Birla Corporation Ltd Margins Remains Under Pressure In March Quarter 2012

DSIJ Intelligence / 25 May 2012

Birla Corporation, a flagship company of the M P Birla Group, has reported modest results for the March 2012 quarter  margins remained under pressure. The net sales of the company rose by 9.7 per cent on a YoY basis to Rs 651 crore. 

Birla Corporation, a flagship company of the M P Birla Group, has reported modest results for the March 2012 quarter  margins remained under pressure. The net sales of the company rose by 9.7 per cent on a YoY basis to Rs 651 crore while the net profit declined by 9 per cent on a YoY basis to Rs 57 crore. Further, the operating margins of the company declined by 200 bps on a YoY basis to 14.5 per cent. The jump in sales has been due to an increase in demand during the quarter. However, due to an increase in the raw material cost (up by 34 per cent YoY) such as coal, power and freight charges the profit of the company declined. Also, the disruption of the clinker producing unit at Chandaria impacted the production of the company which suffered substantially by almost 50 per cent of the capacity.

Financial performance March Quarter 2012

Particulars

Mar-12

Mar-11

YoY

Dec-11

QoQ

Sales

670.4

600.7

11.6

544.0

23.2

Raw Material

121.3

90.4

34.3

102.7

18.1

Power & Fuel

130.5

129.1

1.1

123.9

5.3

Interest

12.8

11.2

13.8

16.1

-20.7

Net Profit / Loss

57.5

63.0

-8.9

43.7

31.4

OPM (%)

14.5

16.3

-1.8

13.2

1.3

NPM (%)

8.1

10.0

-1.9

7.6

0.5


The working of the Chandaria unit has been hampered as the mining operation for limestone, a major raw material, at the plant has remained suspended since August 20, 2011 in view of the order of the Jodhpur High Court arising out of a report stating that the mining operations were affecting a heritage fort in its vicinity. The company has been procuring limestone for making clinker from the open market at a higher price, thus affecting the profitability. The matter is still sub-judice and hence it will be difficult to predict when the mining operations will commence. 

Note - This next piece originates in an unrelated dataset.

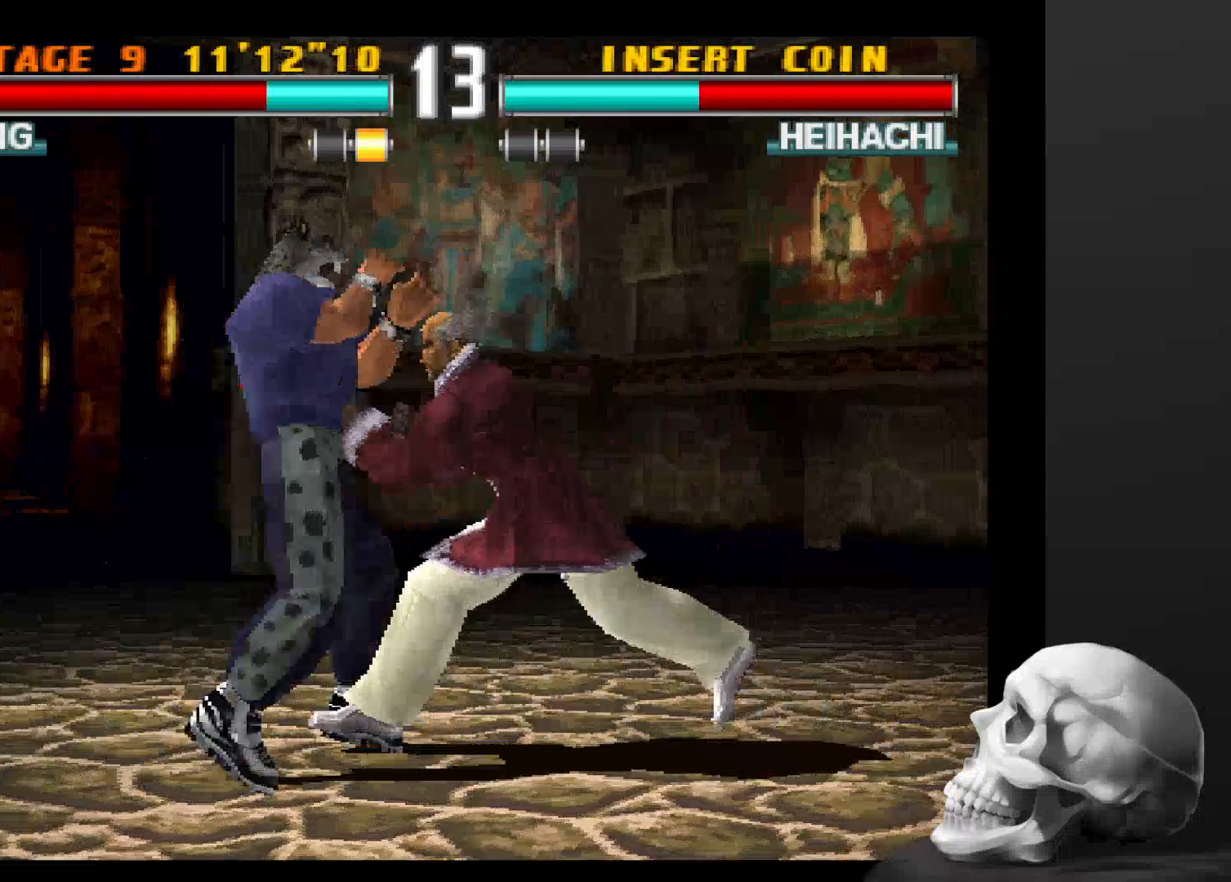
{"buttons": ["CIRCLE"], "left_stick": "center", "right_stick": "center", "events": []}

However, even with all such issues the company could increase the production of blended cement to 89.08 per cent in 2011-12 (the highest ever) as against 86.37 per cent in the previous year, which had helped partially mitigate the situation. On a QoQ basis the company has done well on the back of revival in demand and a jump in the cement prices during the quarter. The net sales jumped by 23 per cent and the net profit shot up by 31.4 per cent on a QoQ basis and despite the increase in costs the operating margins of the company improved by 130 bps.

As per a company statement released post the result, the first nine months of the fiscal year remained under pressure owing to poor demand from the infrastructure and real estate sector. High borrowing cost and the economic slowdown brought down the demand. However, since January this year, there has been a revival in demand. As for the outlook, the company expects the demand momentum to continue in the next fiscal year as the Union Budget has focused on developing infrastructure and boosting investment in affordable and rural housing.

Cost pressure, however, will continue to be a matter of concern. The rise in rail freight and excise duty and the expected volatility of prices in the light of growing regulatory risks may squeeze the operating margins. Coal is set to become dearer as the government has approved the revision in royalty rates to 14 per cent on an ad valorem basis. In conclusion, the company is facing severe problems over the ongoing mining issues in Chandaria which has impacted the production of the company. Further, the increase in the raw material prices has dampened the profitability of the company.

The June quarter will see further erosion of the margins due to a decline in cement prices as a result of the weak demand condition. With the onset of the monsoon the demand will decline in the June quarter due to lower infrastructure and construction activity. In view of such a scenario we expect the company to report muted earnings in the June 2012 quarter.

However, as mentioned earlier, we believe that the demand for the fiscal year 2013 will remain better than FY12 and is expected to grow by 8-9 per cent. The growth will be driven by higher infrastructure spending by the government and higher investment in the development of rural and affordable housing. The company at present is trading at PE of 8.11x with annualised EPS of Rs 31. We believe that the company is trading at a fair valuation. That said, the mining issue and the lower activity during the monsoon will lead it to report weak Q1FY13 results. Therefore our recommendation is to stay away from the stock from a medium-term perspective.